Cependant, il résulte des éléments du dossier que la SASU A... a connaissance du sinistre depuis la mise en demeure du 14 décembre 2015 et du risque de condamnation depuis l'assignation devant le tribunal de grande instance de Brive le 21 avril 2016. Ce risque de condamnation a été objectivé par le rapport d'expertise du 14 décembre 2016 qui caractérise l'existence d'une faute de la SASU A... et de son sous-traitant, la société Champeval. Dans ces conditions, il lui appartenait de provisionner les sommes nécessaires à la réparation du dommage.
Par ailleurs, si une baisse du chiffre d'affaires de l'ordre de 5% existe en 2018, ce chiffre d'affaires est demeuré stable au cours des trois années précédentes de sorte qu'il n'est pas établi une baisse significative.
En outre, à défaut de production du bilan de la société, il n'est pas possible de déterminer les causes de la baisse du bénéfice net, celui-ci pouvant résulter de causes étrangères à des difficultés économiques.
A cet égard, il apparaît notamment que la société a réalisé des investissements dans des locaux dont elle est nouvellement locataire nouveaux locaux et qu'elle dispose de créances clients non recouvrées.
Il n'y a pas lieu de faire peser sur Mme V... N... et M. G... la négligence de la SASU A... dans la provision des sommes nécessaires à la réparation du sinistre depuis 2015, ni les choix opérés par la société en ce qui concerne ses investissements ou son absence de recouvrement de créances.
En conséquence, il convient de considérer que la SASU A... est défaillante à établir l'existence de conséquences manifestement excessives et il convient de la débouter de sa demande tendant à arrêter l'exécution provisoire du jugement du tribunal de grande instance de Brive en date du 20 juillet 2018.

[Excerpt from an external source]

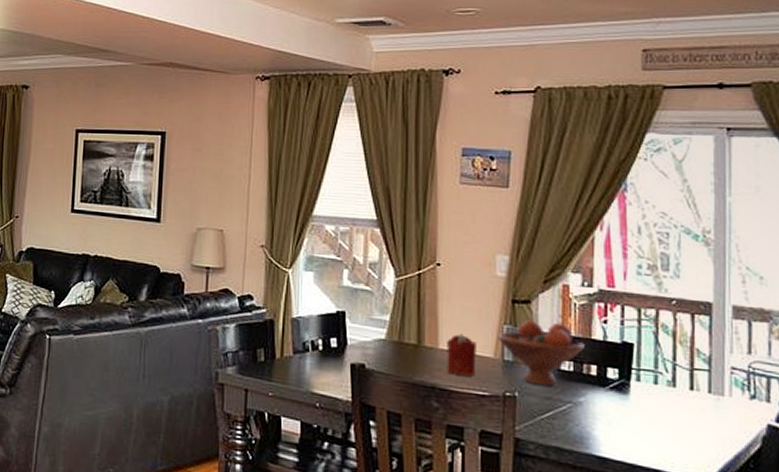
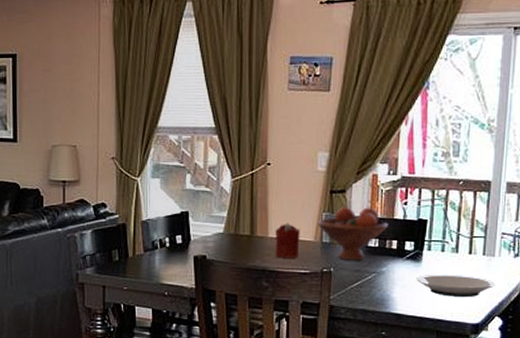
plate: none [624,410,728,445] -> present [416,274,496,296]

Sur les demandes sur le fondement de l'article 700 du Code de procédure civile et les dépens
Il apparaît conforme à l'équité de condamner la SASU A... à payer à Mme V... N... et M. G... la somme de 1.000 € au titre des dispositions de l'article 700 du code de procédure civile.
La SASU A..., partie succombante dans la présente instance, au sens des dispositions de l'article 696 du Code de procédure civile, sera condamnée aux entiers dépens en accordant à Me Vayleux le bénéfice des dispositions de l'article 699 du code de procédure civile.
PAR CES MOTIFS
La Première Présidente de la Cour d'appel de Limoges, statuant en audience publique, par ordonnance contradictoire et non susceptible de pourvoi,
Déboute la SASU A... de sa demande tendant à l'arrêt de l'exécution provisoire résultant du jugement du tribunal de grande instance de Brive en date du 20 juillet 2018 ;
Condamne la SASU A... à payer à Mme V... N... et M. G... la somme de 1000 € au titre des dispositions de l'article 700 du code de procédure civile ;
Condamne la SASU A... aux entiers dépens de la présente instance, en accordant à Me Jacques Vayleux le bénéfice des dispositions de l'article 699 du code de procédure civile.
LE GREFFIER, LE PRESIDENT,
Marie Claude LAINEZ. Alain CARILLON.